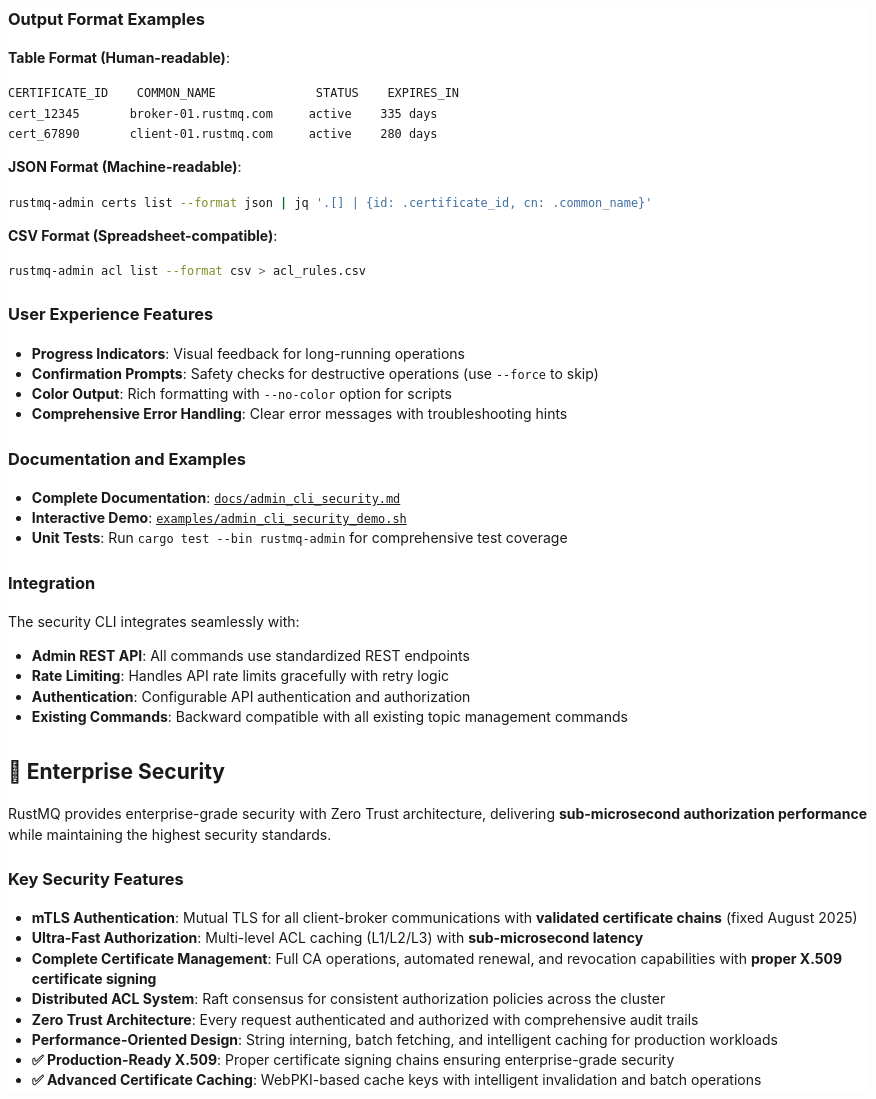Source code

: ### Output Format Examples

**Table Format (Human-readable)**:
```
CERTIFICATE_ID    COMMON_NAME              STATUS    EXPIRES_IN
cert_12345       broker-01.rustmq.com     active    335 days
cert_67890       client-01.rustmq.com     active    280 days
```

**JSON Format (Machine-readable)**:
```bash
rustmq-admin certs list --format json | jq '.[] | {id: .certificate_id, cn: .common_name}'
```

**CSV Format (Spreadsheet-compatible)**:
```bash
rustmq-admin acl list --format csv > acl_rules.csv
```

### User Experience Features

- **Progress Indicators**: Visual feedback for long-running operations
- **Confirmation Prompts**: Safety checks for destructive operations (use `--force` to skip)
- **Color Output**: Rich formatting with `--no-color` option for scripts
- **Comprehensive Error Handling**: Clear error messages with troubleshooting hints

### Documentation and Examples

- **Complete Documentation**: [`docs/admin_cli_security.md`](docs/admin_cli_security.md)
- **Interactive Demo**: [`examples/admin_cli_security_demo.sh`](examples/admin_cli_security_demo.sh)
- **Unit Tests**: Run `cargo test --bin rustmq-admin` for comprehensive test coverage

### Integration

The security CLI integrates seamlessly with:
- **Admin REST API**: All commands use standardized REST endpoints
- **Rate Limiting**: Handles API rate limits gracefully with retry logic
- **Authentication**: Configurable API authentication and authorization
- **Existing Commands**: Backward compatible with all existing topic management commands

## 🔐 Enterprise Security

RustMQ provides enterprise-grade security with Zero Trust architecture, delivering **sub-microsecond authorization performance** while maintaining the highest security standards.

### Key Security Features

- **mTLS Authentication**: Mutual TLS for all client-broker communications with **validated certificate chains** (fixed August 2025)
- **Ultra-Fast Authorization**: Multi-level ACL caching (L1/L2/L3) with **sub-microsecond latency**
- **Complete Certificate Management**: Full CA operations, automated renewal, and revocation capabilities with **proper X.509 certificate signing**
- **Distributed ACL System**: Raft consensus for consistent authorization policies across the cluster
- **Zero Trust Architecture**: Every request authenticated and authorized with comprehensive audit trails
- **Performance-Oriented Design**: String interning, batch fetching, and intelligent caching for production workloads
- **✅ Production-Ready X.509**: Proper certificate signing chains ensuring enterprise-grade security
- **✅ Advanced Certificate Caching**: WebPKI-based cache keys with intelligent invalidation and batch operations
...
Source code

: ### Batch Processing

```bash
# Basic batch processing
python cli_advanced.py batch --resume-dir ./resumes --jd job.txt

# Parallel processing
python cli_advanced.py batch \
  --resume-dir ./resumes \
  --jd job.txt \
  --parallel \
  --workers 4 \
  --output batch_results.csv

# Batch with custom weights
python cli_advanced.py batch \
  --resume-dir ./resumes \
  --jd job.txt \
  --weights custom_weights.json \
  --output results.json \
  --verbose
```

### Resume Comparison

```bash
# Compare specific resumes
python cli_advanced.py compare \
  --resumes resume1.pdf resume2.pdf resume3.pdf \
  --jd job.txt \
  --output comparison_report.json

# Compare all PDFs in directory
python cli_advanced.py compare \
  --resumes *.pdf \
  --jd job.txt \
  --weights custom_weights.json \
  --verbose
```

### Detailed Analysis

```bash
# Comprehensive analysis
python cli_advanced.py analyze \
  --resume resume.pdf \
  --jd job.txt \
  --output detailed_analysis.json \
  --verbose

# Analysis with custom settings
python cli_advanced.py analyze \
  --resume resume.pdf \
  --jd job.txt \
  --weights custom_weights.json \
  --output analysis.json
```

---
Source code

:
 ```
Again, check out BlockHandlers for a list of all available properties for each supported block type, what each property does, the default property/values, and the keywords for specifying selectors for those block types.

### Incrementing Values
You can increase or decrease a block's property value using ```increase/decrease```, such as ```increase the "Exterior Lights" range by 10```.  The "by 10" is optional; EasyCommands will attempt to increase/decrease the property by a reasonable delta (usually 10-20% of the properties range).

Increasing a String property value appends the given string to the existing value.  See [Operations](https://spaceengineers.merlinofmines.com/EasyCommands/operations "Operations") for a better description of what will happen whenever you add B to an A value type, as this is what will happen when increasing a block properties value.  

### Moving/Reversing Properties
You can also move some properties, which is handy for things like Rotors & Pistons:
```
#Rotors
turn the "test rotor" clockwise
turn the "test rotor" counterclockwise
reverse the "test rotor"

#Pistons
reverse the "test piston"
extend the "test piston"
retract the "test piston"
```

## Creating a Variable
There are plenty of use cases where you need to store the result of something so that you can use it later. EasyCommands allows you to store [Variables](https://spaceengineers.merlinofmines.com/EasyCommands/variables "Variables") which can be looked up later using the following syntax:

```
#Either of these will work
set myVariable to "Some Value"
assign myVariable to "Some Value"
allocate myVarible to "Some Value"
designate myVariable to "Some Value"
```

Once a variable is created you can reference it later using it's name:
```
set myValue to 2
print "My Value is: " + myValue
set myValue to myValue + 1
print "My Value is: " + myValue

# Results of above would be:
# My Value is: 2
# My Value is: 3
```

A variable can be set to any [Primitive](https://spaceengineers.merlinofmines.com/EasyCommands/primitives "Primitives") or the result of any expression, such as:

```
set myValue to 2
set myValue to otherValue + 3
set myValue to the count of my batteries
==
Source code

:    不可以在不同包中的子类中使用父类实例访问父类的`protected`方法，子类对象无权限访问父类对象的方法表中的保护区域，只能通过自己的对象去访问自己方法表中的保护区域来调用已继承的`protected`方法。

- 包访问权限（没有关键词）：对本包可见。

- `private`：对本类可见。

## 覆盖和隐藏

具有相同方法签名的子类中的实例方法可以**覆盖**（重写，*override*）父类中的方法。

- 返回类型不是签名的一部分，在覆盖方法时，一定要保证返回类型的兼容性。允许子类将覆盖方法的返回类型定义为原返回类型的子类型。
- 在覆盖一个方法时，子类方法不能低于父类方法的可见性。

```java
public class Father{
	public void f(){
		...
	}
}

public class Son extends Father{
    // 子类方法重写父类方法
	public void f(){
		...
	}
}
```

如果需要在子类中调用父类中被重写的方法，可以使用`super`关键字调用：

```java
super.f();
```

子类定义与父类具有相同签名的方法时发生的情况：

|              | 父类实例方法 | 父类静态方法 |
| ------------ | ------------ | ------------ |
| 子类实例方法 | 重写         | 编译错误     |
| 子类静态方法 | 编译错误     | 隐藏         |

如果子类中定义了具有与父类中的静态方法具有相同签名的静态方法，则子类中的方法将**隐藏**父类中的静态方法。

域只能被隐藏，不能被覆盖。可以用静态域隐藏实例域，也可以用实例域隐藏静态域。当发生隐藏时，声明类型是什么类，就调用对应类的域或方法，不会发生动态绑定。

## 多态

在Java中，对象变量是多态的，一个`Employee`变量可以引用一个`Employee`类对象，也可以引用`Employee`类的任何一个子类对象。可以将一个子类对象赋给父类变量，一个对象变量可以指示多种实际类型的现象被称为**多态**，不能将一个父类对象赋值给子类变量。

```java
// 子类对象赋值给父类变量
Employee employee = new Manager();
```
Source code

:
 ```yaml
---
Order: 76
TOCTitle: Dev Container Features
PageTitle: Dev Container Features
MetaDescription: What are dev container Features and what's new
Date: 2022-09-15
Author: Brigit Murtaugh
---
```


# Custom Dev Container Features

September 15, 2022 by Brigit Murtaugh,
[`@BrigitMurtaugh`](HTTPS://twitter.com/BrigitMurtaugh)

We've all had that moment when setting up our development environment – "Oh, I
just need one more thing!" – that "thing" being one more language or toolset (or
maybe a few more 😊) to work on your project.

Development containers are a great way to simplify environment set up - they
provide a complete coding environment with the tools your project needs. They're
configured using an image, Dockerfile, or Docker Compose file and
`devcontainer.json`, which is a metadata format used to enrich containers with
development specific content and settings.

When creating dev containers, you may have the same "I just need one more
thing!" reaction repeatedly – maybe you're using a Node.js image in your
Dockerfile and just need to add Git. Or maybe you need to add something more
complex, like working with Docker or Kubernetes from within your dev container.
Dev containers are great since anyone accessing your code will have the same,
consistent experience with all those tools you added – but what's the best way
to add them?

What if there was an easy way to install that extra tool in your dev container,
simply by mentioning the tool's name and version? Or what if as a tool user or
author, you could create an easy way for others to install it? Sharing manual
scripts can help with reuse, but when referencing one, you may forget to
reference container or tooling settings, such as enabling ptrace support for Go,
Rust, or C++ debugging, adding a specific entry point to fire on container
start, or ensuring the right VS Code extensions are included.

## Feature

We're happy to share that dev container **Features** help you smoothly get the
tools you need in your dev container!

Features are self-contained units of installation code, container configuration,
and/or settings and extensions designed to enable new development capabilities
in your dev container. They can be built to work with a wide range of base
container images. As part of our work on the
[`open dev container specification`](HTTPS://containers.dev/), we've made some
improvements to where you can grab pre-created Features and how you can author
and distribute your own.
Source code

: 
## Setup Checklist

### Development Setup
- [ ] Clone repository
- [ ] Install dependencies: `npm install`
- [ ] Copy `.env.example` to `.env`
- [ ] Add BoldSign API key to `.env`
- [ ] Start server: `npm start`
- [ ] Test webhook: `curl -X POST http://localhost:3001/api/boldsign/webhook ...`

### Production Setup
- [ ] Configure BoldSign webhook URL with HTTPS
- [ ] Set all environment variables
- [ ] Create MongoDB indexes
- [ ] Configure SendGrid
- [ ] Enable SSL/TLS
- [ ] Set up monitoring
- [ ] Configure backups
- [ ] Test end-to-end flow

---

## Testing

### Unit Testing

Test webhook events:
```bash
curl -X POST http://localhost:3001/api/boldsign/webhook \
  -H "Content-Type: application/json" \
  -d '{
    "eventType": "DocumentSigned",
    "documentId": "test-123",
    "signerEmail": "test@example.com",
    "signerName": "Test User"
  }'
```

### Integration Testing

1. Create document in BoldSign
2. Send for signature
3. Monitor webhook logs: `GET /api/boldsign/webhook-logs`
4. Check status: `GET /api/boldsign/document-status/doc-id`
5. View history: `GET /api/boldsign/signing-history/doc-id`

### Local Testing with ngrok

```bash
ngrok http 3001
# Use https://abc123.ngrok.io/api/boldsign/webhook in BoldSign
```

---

Work order: Which lines above contain the word "ngrok"? Copy each one.

Solution for this task:
### Local Testing with ngrok
ngrok http 3001
# Use https://abc123.ngrok.io/api/boldsign/webhook in BoldSign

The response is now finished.